• [PASSAGE SHOWN]
•••••
Playing To Win

Untangling Value Proposition & Competitive Advantage

Important Complements

Roger Martin
7 min readAug 8, 2022

--

Source: Roger L. Martin, 2022

I was asked a good question last week by a reader (Ben) about value proposition and competitive advantage. Are they the same thing? Or are they different, and if so, how do they relate to one another? It was a question that echoed others that I have received. So, I thought it would be well worthwhile to write my 41st Year II Playing to Win/Practitioner Insights (PTW/PI) piece on Untangling Value Proposition & Competitive Advantage: Important Complements. You can find the previous 93 PTW/PI here.

Framing the Question

The question of value proposition and competitive advantage focuses on the How-to-Win and Must-Have Capabilities boxes in the Strategy Choice Cascade. There are lots of terms tossed around in the context of these boxes — “competitive advantage,” “unique selling propositions,” “competitive edge,” “differentiators,” etc.

I am not terribly picky about the words that are used for strategy. For example, I use the word aspiration in the first box in my Strategy Choice Cascade, but I don’t care if the word is aspiration, vision, mission, purpose, or something else. I care about the underlying strategy concepts. As I have written before in this series, when I talk about Winning Aspiration, I just want an overarching statement of what an organization is in operation to accomplish. I am fine with you calling it whatever you want. However, what I do care about is that your overarching statement is about being the best because anything else is selling your organization short and leaving you vulnerable to a competitor who attempts to be the best — and succeeds.

The rest of the Cascade focuses on the questions that you need to answer to have a chance of delivering on your Winning Aspiration (or whatever you wish to call it). It provides a framework for framing and answering the key questions. If you don’t like my definition of value proposition or competitive advantage, then feel free to use your own. But make sure that your definitions help you to fit together an integrated set of choices that enables you to achieve your aspiration.
•••••
• [DATA TO USE]
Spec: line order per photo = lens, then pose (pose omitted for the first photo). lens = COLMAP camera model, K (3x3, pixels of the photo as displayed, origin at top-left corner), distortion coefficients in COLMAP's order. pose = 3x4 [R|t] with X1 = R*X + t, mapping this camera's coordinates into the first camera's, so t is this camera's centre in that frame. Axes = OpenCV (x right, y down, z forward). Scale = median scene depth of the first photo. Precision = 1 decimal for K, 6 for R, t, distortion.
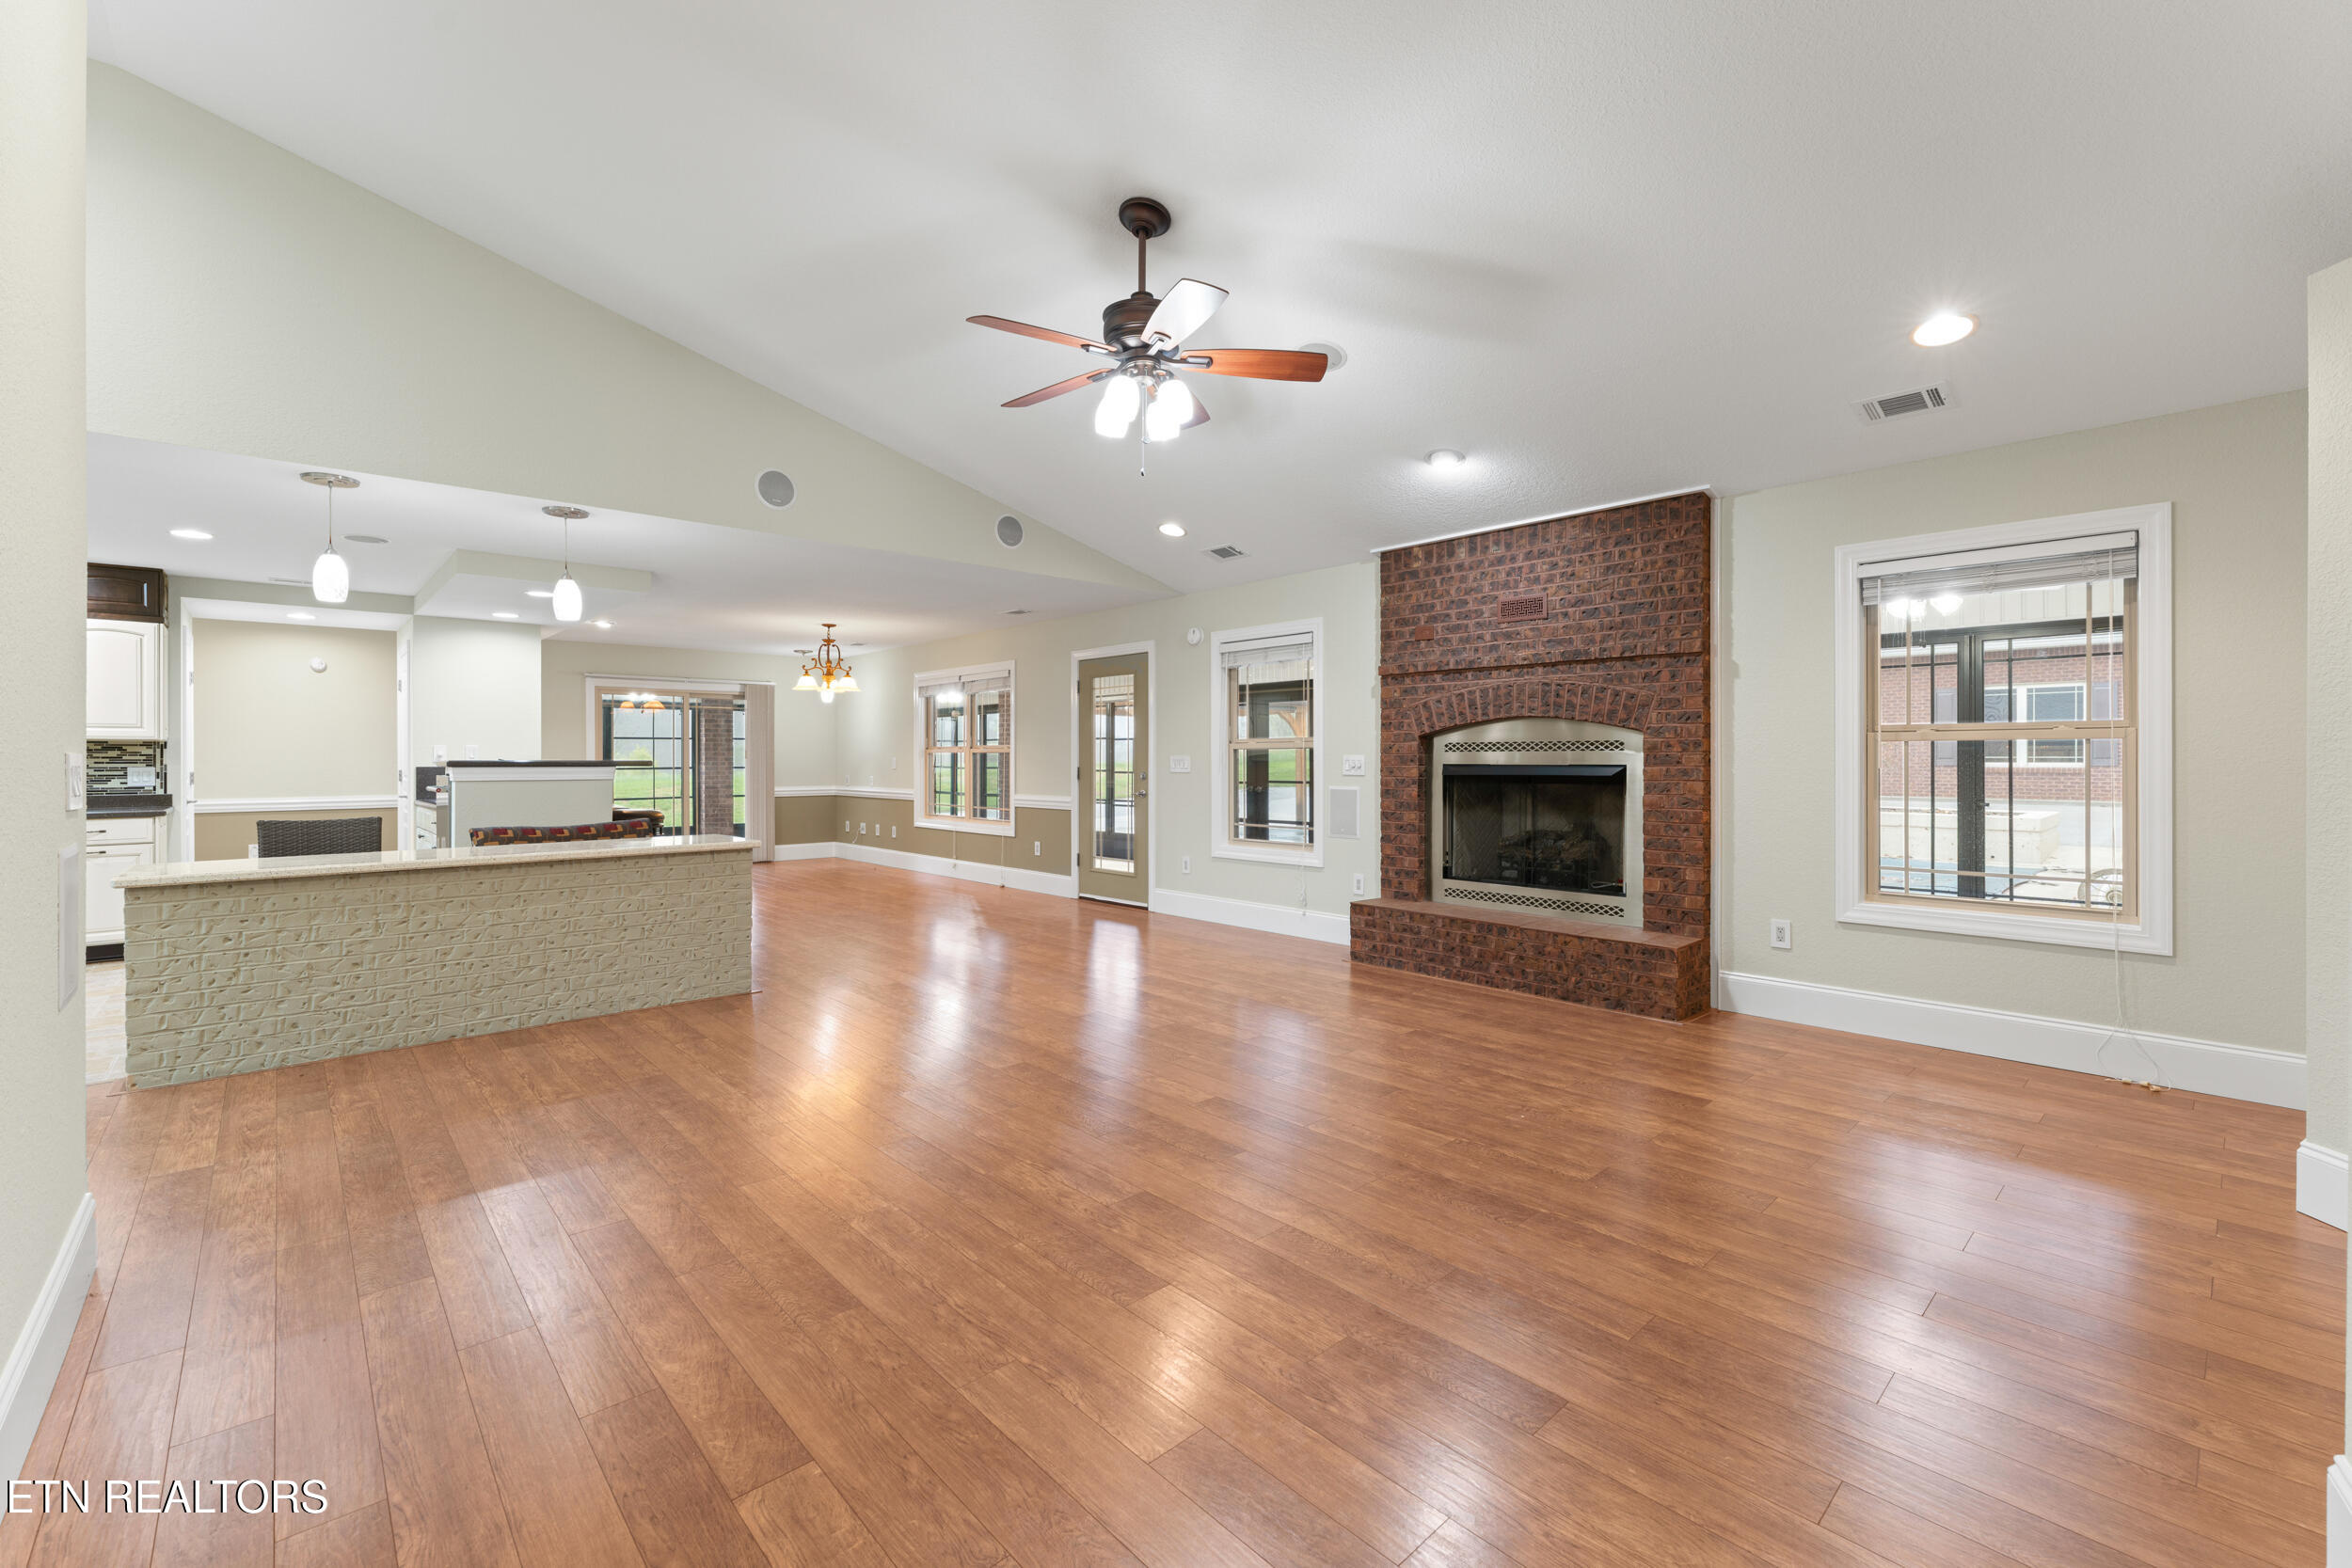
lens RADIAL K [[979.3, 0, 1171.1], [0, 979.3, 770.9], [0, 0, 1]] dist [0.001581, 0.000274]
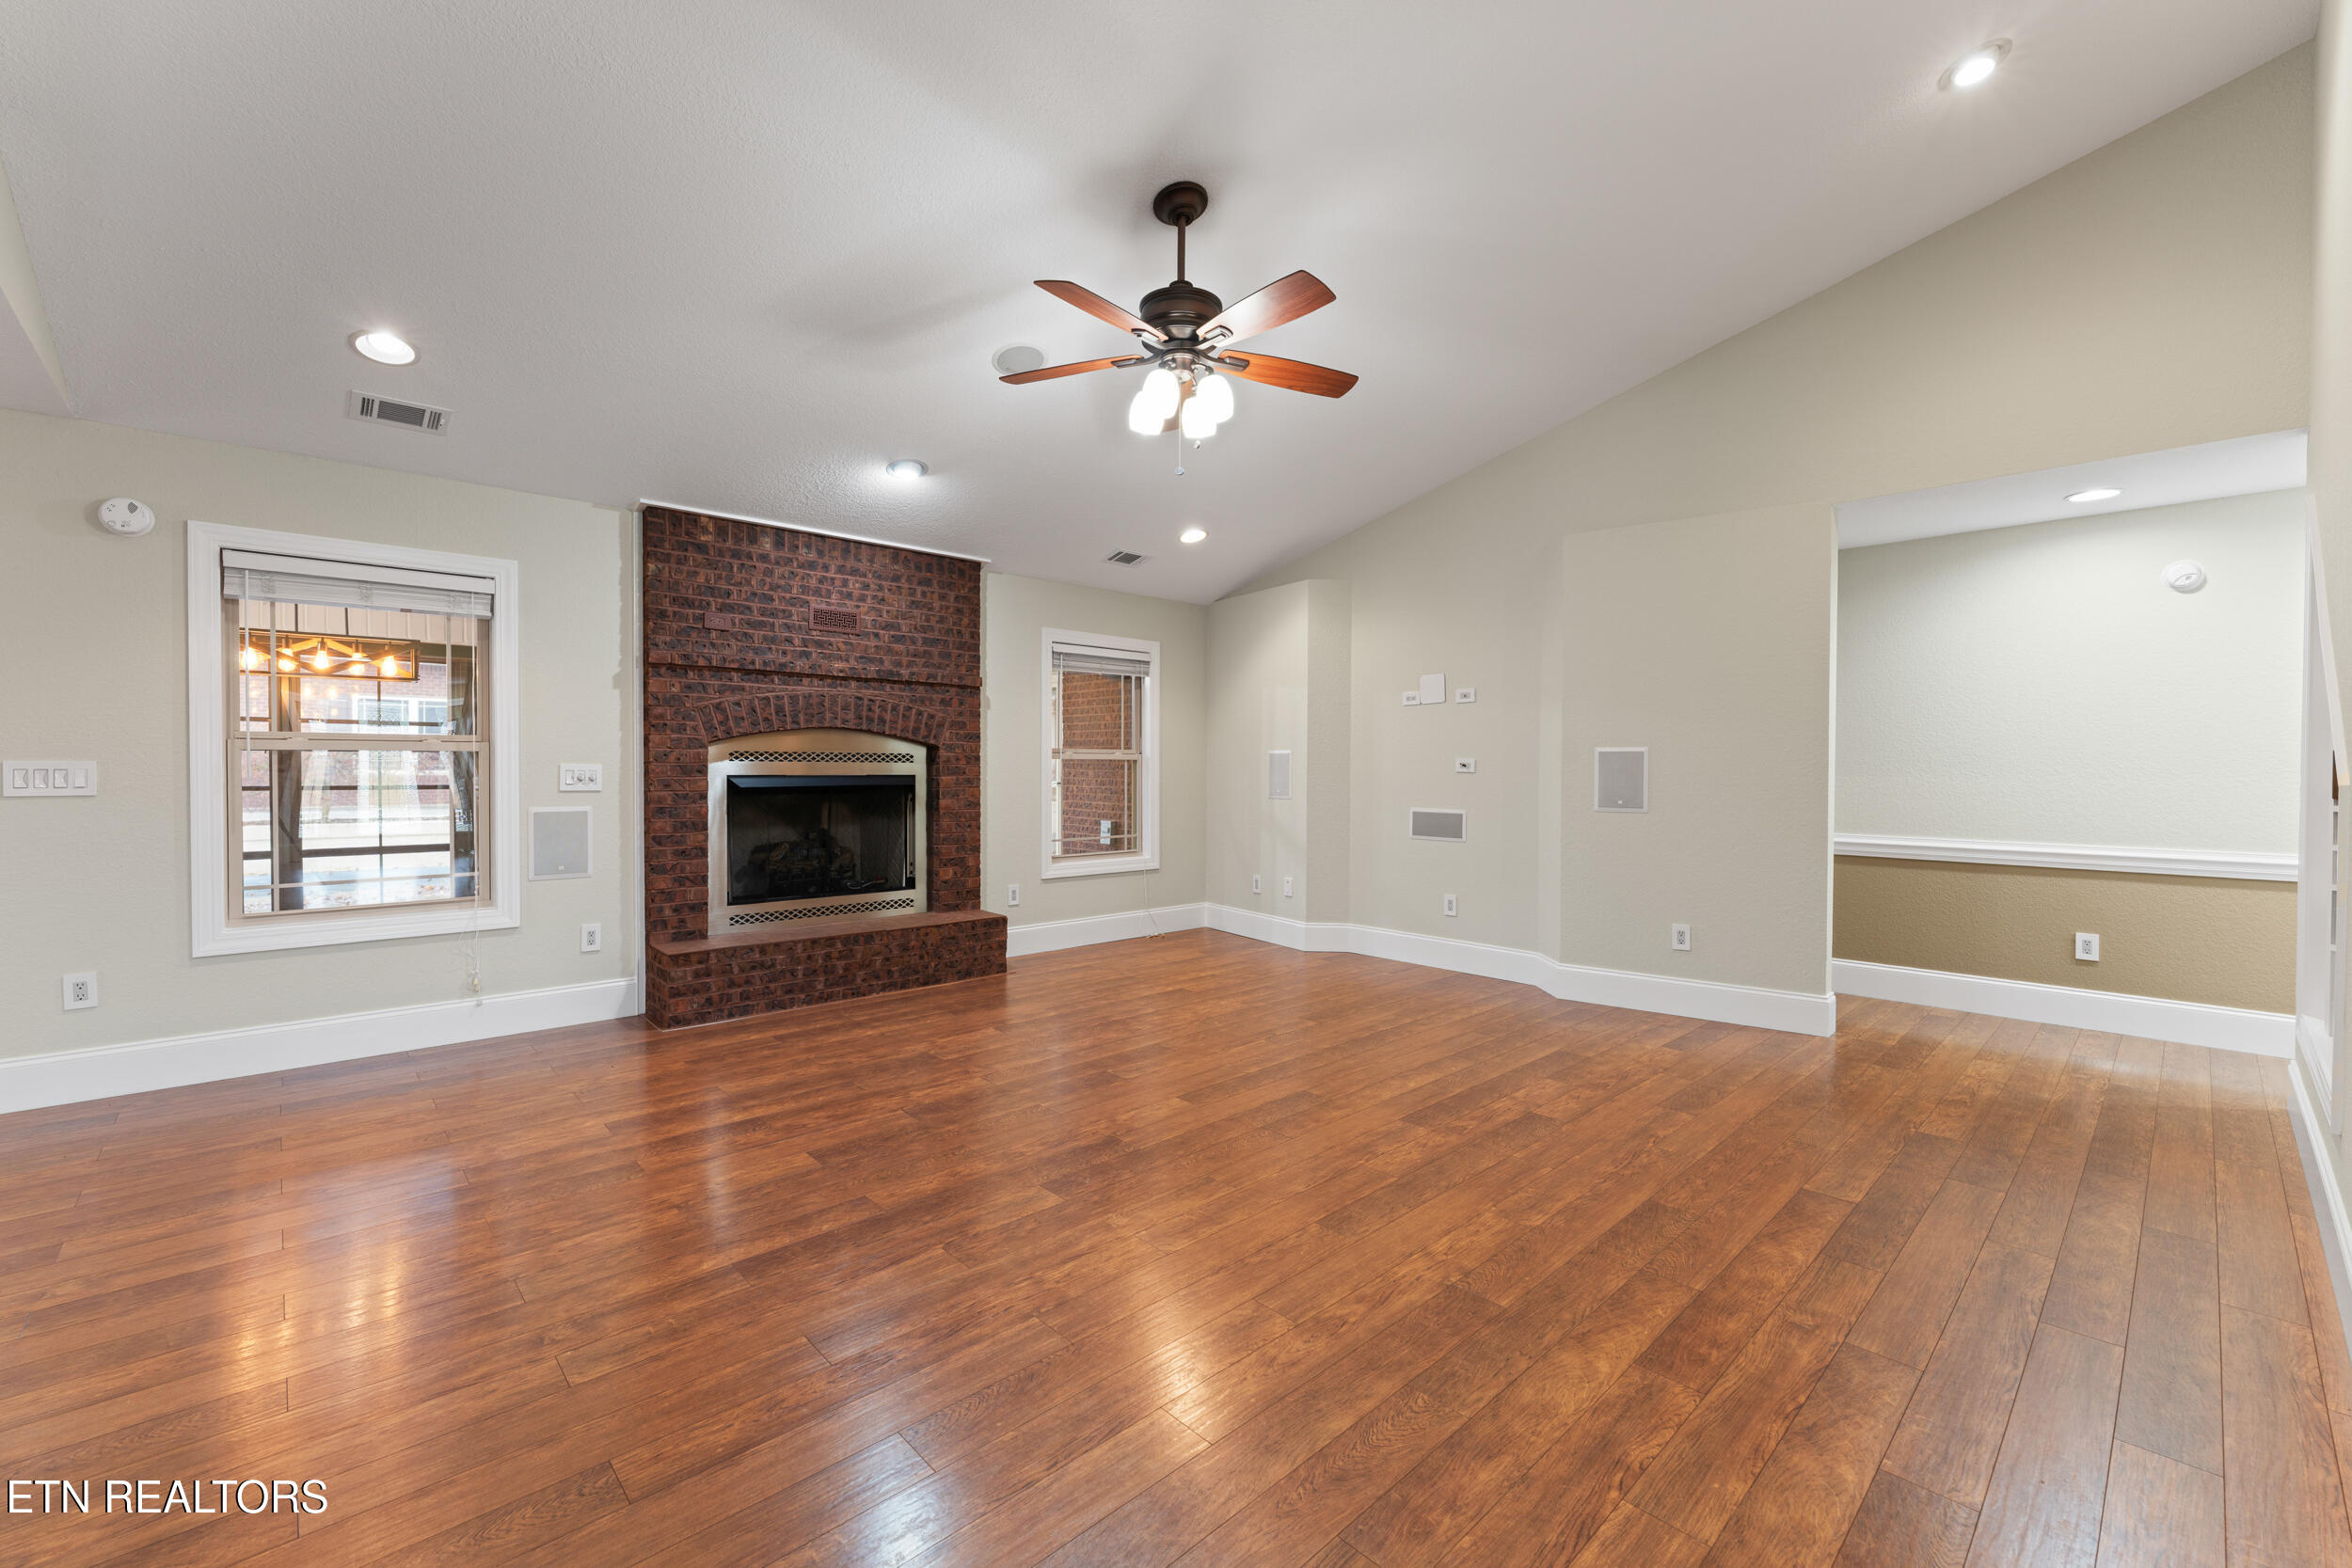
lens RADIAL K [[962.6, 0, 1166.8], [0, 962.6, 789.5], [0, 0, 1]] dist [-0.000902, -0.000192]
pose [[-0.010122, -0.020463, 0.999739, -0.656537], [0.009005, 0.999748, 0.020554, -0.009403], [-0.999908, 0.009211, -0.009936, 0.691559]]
•••••
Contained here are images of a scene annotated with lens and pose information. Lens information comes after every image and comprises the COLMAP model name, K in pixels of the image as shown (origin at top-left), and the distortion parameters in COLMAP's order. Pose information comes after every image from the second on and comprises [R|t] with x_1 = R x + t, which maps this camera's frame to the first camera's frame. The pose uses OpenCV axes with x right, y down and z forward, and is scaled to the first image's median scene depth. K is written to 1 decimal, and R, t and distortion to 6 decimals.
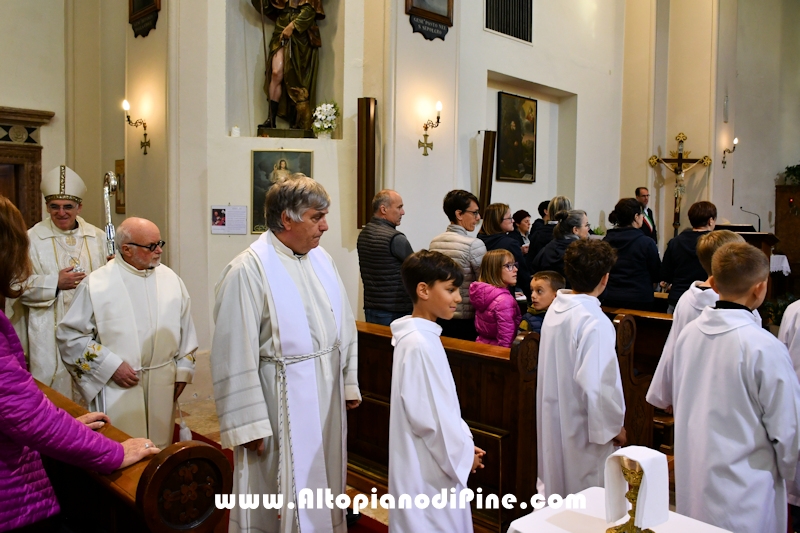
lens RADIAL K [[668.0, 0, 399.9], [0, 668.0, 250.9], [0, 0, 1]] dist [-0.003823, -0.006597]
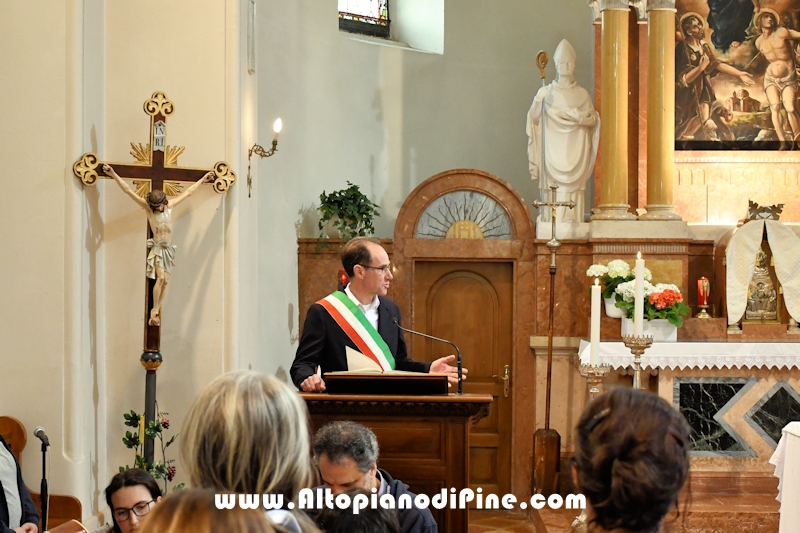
•••••
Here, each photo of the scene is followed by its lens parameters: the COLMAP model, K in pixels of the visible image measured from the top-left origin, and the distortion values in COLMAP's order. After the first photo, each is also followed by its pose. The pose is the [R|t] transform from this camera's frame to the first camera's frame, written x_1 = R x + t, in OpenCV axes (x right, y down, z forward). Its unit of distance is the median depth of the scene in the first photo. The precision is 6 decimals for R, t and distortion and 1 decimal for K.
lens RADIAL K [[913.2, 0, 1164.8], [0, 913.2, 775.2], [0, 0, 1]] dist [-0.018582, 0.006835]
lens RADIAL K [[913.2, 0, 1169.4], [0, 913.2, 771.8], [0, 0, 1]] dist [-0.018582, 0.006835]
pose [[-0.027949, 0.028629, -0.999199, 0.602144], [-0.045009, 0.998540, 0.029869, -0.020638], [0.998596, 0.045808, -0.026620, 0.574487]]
•••••
• [QUESTIONS TO ANSWER]
A) In the piece on value proposition and competitive advantage, what word does the author use for the first box of the Strategy Choice Cascade?
B) Output the rows from the line with "Spec: line order" up to and including the line with "0.009211, -0.009936, 0.691559]]" as a JSON list of strings, one string per line, and leave out the pictures.

• [TASK SOLUTIONS]
A) Aspiration

B)
[
  "Spec: line order per photo = lens, then pose (pose omitted for the first photo). lens = COLMAP camera model, K (3x3, pixels of the photo as displayed, origin at top-left corner), distortion coefficients in COLMAP's order. pose = 3x4 [R|t] with X1 = R*X + t, mapping this camera's coordinates into the first camera's, so t is this camera's centre in that frame. Axes = OpenCV (x right, y down, z forward). Scale = median scene depth of the first photo. Precision = 1 decimal for K, 6 for R, t, distortion.",
  "lens RADIAL K [[979.3, 0, 1171.1], [0, 979.3, 770.9], [0, 0, 1]] dist [0.001581, 0.000274]",
  "lens RADIAL K [[962.6, 0, 1166.8], [0, 962.6, 789.5], [0, 0, 1]] dist [-0.000902, -0.000192]",
  "pose [[-0.010122, -0.020463, 0.999739, -0.656537], [0.009005, 0.999748, 0.020554, -0.009403], [-0.999908, 0.009211, -0.009936, 0.691559]]"
]